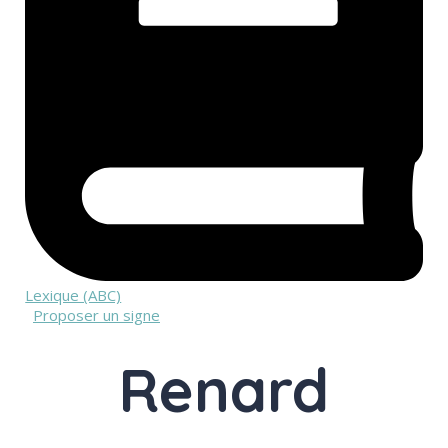
Lexique (ABC)
Proposer un signe
Renard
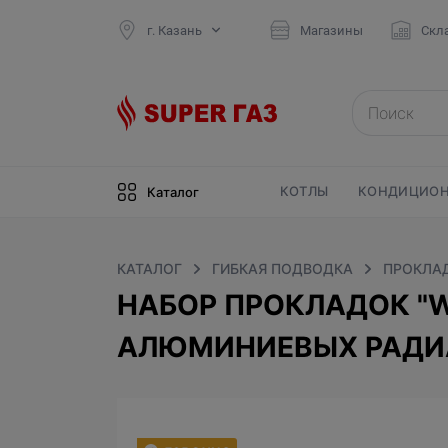
г. Казань
Магазины
Скл
КОТЛЫ
КОНДИЦИОН
Каталог
КАТАЛОГ
ГИБКАЯ ПОДВОДКА
ПРОКЛА
НАБОР ПРОКЛАДОК "WA
АЛЮМИНИЕВЫХ РАДИА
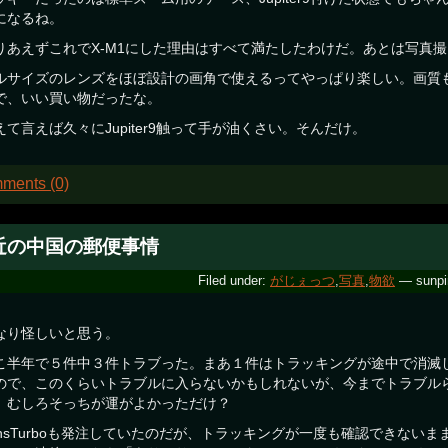
になるね。
りあえずこれでX-M1にした理由はすべて満たしたわけだ。あとは写真
ルサイズのレンズをほぼ設計の画角で使えるってやっぱり楽しい。画質
で、いい買い物だったな。
えて言えば久々にJupiter9触って手が油くさい。そんだけ。
ments (0)
近の中国の郵便事情
Filed under:
がじぇっつ
,
写真
,
物欲
— sunpi
なり怪しいと思う。
こ半年で５件中３件トラブった。まあ１件はトラッキングが途中で消滅
ので、このくらいトラブルに入らないかもしれないが、今までトラブル
。むしろそっちが運がよかっただけ？
ensTurboも発注していたのだが、トラッキングが一度も確認できない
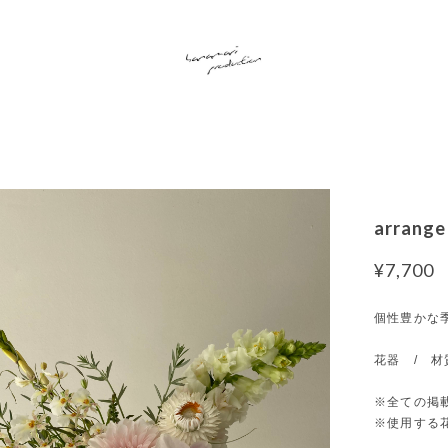
arrange
¥7,700
個性豊かな
花器 / 材
※全ての掲
※使用する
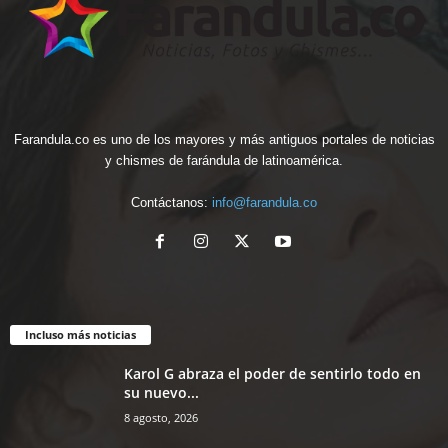
Farandula.co es uno de los mayores y más antiguos portales de noticias
y chismes de farándula de latinoamérica.
Contáctanos:
info@farandula.co
Incluso más noticias
Karol G abraza el poder de sentirlo todo en
su nuevo...
8 agosto, 2026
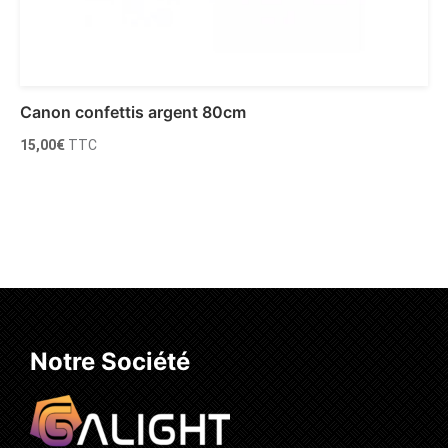
Canon confettis argent 80cm
15,00
€
TTC
Ajouter au panier
Notre Société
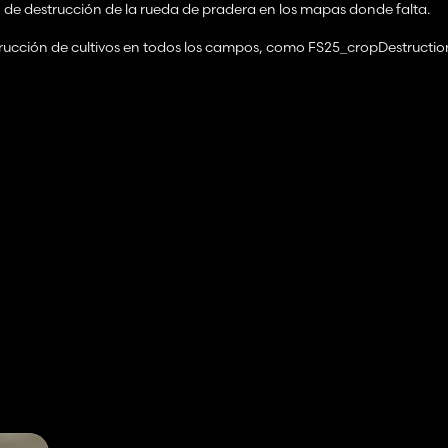
e destrucción de la rueda de pradera en los mapas donde falta.
trucción de cultivos en todos los campos, como FS25_cropDestructi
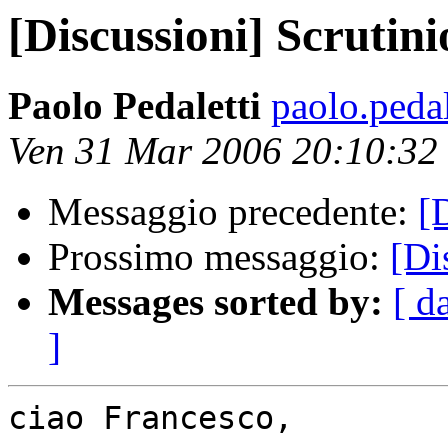
[Discussioni] Scrutini
Paolo Pedaletti
paolo.pedal
Ven 31 Mar 2006 20:10:3
Messaggio precedente:
[
Prossimo messaggio:
[Di
Messages sorted by:
[ d
]
ciao Francesco,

**Action item**. Arrange the text lines from all the items above as a single numbered list, skipping any blank lines. Leave the images out of your answer.

**Your response**.
1. Lexique (ABC)
2. Proposer un signe
3. Renard
4. г. Казань
5. Магазины
6. Скл
7. КОТЛЫ
8. КОНДИЦИОН
9. Каталог
10. КАТАЛОГ
11. ГИБКАЯ ПОДВОДКА
12. ПРОКЛА
13. НАБОР ПРОКЛАДОК "WA
14. АЛЮМИНИЕВЫХ РАДИА
15. になるね。
16. りあえずこれでX-M1にした理由はすべて満たしたわけだ。あとは写真
17. ルサイズのレンズをほぼ設計の画角で使えるってやっぱり楽しい。画質
18. で、いい買い物だったな。
19. えて言えば久々にJupiter9触って手が油くさい。そんだけ。
20. ments (0)
21. 近の中国の郵便事情
22. Filed under:
23. がじぇっつ
24. ,
25. 写真
26. ,
27. 物欲
28. — sunpi
29. なり怪しいと思う。
30. こ半年で５件中３件トラブった。まあ１件はトラッキングが途中で消滅
31. ので、このくらいトラブルに入らないかもしれないが、今までトラブル
32. 。むしろそっちが運がよかっただけ？
33. ensTurboも発注していたのだが、トラッキングが一度も確認できない
34. arrange
35. ¥7,700
36. 個性豊かな
37. 花器 / 材
38. ※全ての掲
39. ※使用する
40. Farandula.co es uno de los mayores y más antiguos portales de noticias
41. y chismes de farándula de latinoamérica.
42. Contáctanos:
43. info@farandula.co
44. Incluso más noticias
45. Karol G abraza el poder de sentirlo todo en
46. su nuevo...
47. 8 agosto, 2026
48. Canon confettis argent 80cm
49. 15,00
50. €
51. TTC
52. Ajouter au panier
53. Notre Société
54. e destrucción de la rueda de pradera en los mapas donde falta.
55. trucción de cultivos en todos los campos, como FS25_cropDestructi
56. [Discussioni] Scrutini
57. Paolo Pedaletti
58. paolo.pedal
59. Ven 31 Mar 2006 20:10:3
60. Messaggio precedente:
61. [
62. Prossimo messaggio:
63. [Di
64. Messages sorted by:
65. [ d
66. ]
67. ciao Francesco,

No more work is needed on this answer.